- **Job**
Please repeat the lines in the entries below, from the line holding "scientific name: Cynoglossum officinale" through the line holding "scientific name: Protapion fulvipes", inclusive.
===== Information given
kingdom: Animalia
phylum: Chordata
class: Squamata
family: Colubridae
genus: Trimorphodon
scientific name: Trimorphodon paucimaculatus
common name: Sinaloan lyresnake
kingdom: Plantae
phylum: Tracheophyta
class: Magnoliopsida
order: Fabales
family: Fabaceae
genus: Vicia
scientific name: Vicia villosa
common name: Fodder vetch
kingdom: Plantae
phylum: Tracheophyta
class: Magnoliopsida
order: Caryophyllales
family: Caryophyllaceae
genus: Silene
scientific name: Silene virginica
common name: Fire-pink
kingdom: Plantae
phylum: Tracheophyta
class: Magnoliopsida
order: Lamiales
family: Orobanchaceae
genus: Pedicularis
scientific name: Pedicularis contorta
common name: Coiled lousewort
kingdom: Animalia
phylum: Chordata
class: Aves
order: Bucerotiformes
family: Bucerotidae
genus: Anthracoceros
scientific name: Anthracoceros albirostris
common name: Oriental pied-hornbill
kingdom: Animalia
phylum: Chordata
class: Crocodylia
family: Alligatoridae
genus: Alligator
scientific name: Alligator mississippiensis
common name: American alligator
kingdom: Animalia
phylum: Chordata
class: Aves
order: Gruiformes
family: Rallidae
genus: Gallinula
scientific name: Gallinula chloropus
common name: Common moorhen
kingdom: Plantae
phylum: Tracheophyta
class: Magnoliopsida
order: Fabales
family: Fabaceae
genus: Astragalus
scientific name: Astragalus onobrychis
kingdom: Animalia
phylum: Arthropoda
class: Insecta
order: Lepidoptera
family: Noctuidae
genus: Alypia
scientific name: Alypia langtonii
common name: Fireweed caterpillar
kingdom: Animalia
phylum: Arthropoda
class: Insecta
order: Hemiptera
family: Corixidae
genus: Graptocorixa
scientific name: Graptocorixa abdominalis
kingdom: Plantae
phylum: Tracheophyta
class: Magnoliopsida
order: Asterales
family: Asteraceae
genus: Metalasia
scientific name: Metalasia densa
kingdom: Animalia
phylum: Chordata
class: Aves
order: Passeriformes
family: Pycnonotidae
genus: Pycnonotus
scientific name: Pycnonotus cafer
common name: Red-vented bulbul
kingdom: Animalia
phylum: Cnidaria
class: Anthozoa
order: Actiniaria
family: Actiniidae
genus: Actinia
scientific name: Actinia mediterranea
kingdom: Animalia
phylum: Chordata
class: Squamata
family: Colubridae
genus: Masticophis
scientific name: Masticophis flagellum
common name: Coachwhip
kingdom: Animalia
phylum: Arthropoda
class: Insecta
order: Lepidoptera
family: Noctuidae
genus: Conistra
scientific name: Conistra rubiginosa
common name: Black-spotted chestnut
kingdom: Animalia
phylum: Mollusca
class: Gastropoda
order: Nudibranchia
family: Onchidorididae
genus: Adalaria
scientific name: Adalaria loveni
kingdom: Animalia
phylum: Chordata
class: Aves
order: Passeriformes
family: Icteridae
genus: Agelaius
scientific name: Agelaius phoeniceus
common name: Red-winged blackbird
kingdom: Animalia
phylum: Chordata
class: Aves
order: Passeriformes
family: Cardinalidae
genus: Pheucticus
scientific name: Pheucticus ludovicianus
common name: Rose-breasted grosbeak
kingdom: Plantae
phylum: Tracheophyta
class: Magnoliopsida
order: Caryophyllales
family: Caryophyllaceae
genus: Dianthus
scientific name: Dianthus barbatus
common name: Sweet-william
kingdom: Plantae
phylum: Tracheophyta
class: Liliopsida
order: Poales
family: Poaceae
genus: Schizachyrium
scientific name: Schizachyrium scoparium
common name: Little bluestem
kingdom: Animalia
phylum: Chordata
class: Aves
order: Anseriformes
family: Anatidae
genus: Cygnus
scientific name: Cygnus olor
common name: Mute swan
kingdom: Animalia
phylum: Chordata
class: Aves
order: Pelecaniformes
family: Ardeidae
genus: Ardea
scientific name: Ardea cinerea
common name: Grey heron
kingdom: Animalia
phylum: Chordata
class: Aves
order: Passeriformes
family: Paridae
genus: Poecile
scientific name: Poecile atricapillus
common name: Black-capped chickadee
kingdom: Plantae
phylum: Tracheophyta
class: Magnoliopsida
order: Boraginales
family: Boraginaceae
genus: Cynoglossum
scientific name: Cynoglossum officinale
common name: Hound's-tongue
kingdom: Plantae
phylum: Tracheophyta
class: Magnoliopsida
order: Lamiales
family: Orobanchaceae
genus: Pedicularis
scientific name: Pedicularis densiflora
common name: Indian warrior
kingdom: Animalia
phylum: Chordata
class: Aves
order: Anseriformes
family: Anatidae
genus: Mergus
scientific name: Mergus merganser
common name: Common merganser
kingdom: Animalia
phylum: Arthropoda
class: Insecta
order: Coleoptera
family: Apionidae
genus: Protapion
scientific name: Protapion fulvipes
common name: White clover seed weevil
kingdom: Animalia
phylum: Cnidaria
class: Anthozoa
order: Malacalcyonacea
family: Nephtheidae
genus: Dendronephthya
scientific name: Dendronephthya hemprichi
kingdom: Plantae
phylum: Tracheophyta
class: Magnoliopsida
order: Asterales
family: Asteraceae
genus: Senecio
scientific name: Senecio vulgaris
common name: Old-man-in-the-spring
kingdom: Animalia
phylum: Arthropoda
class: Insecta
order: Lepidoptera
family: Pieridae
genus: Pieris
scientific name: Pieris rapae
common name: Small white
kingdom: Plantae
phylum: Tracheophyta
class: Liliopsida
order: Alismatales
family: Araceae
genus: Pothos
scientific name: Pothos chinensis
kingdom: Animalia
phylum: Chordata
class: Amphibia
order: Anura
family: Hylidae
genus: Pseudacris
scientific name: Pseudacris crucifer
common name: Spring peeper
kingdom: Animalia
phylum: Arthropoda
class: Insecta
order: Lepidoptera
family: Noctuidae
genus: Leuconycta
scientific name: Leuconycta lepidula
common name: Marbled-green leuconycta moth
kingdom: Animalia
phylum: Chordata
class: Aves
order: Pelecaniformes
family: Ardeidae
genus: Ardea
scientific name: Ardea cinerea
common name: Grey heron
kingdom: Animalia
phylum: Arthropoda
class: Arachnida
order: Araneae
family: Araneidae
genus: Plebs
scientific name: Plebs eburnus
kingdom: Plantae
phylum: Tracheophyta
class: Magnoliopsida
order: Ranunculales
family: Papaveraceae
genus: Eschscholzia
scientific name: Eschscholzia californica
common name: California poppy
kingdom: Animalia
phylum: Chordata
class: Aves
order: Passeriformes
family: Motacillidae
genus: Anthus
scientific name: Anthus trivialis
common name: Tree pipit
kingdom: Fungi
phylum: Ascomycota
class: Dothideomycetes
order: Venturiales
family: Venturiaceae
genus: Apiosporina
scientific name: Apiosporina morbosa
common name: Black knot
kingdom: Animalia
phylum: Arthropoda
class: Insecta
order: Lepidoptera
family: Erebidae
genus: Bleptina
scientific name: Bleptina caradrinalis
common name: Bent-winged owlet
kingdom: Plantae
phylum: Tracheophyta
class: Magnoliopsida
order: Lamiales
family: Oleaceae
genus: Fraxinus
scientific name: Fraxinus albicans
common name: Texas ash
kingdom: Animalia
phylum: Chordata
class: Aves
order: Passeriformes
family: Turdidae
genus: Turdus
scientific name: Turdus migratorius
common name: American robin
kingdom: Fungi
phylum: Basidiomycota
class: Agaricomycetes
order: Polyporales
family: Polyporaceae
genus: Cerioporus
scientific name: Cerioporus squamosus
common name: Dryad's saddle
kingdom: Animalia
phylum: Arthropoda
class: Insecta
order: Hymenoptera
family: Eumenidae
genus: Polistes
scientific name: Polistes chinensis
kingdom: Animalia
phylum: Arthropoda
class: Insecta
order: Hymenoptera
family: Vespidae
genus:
==========
- **Task answer**
scientific name: Cynoglossum officinale
common name: Hound's-tongue
kingdom: Plantae
phylum: Tracheophyta
class: Magnoliopsida
order: Lamiales
family: Orobanchaceae
genus: Pedicularis
scientific name: Pedicularis densiflora
common name: Indian warrior
kingdom: Animalia
phylum: Chordata
class: Aves
order: Anseriformes
family: Anatidae
genus: Mergus
scientific name: Mergus merganser
common name: Common merganser
kingdom: Animalia
phylum: Arthropoda
class: Insecta
order: Coleoptera
family: Apionidae
genus: Protapion
scientific name: Protapion fulvipes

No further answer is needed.